Why Pop? A System to Explain How Deep Learning Models Classify Music
Document
Description
The impact of Artificial Intelligence (AI) has increased significantly in daily life. AI is taking big strides towards moving into areas of life that are critical such as
healthcare but, also into areas such as entertainment and leisure. Deep neural
networks have been pivotal in making all these advancements possible. But, a well-known problem with deep neural networks is the lack of explanations for the choices
it makes. To combat this, several methods have been tried in the field of research.
One example of this is assigning rankings to the individual features and how influential
they are in the decision-making process.
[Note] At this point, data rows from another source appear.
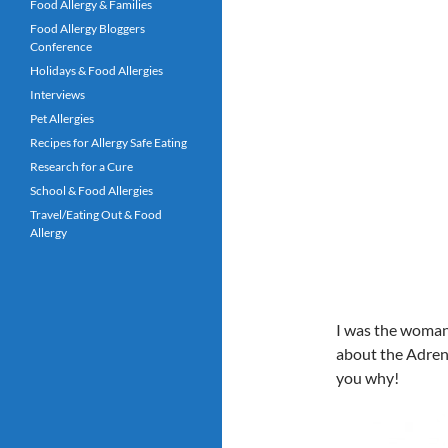
Food Allergy & Families
Food Allergy Bloggers
Conference
Holidays & Food Allergies
Interviews
Pet Allergies
Recipes for Allergy Safe Eating
Research for a Cure
School & Food Allergies
Travel/Eating Out & Food
Allergy
I was the woman a
about the Adrenac
you why!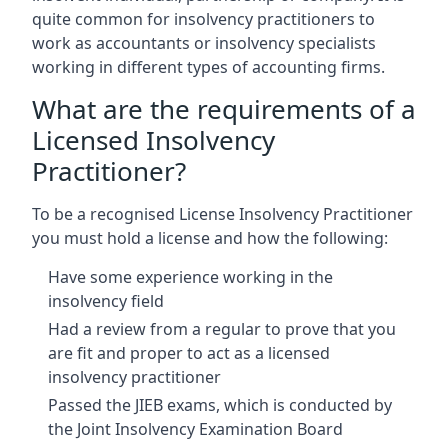
quite common for insolvency practitioners to
work as accountants or insolvency specialists
working in different types of accounting firms.
What are the requirements of a
Licensed Insolvency
Practitioner?
To be a recognised License Insolvency Practitioner
you must hold a license and how the following:
Have some experience working in the
insolvency field
Had a review from a regular to prove that you
are fit and proper to act as a licensed
insolvency practitioner
Passed the JIEB exams, which is conducted by
the Joint Insolvency Examination Board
In contrast a newer class of methods focuses
on Concept Activation Vectors (CAV) which focus on extracting higher-level concepts
from the trained model to capture more information as a mixture of several features
and not just one. The goal of this thesis is to employ concepts in a novel domain: to
explain how a deep learning model uses computer vision to classify music into different
genres. Due to the advances in the field of computer vision with deep learning for
classification tasks, it is rather a standard practice now to convert an audio clip into
corresponding spectrograms and use those spectrograms as image inputs to the deep
learning model. Thus, a pre-trained model can classify the spectrogram images
(representing songs) into musical genres. The proposed explanation system called
“Why Pop?” tries to answer certain questions about the classification process such as
what parts of the spectrogram influence the model the most, what concepts were
extracted and how are they different for different classes. These explanations aid the
user gain insights into the model’s learnings, biases, and the decision-making process.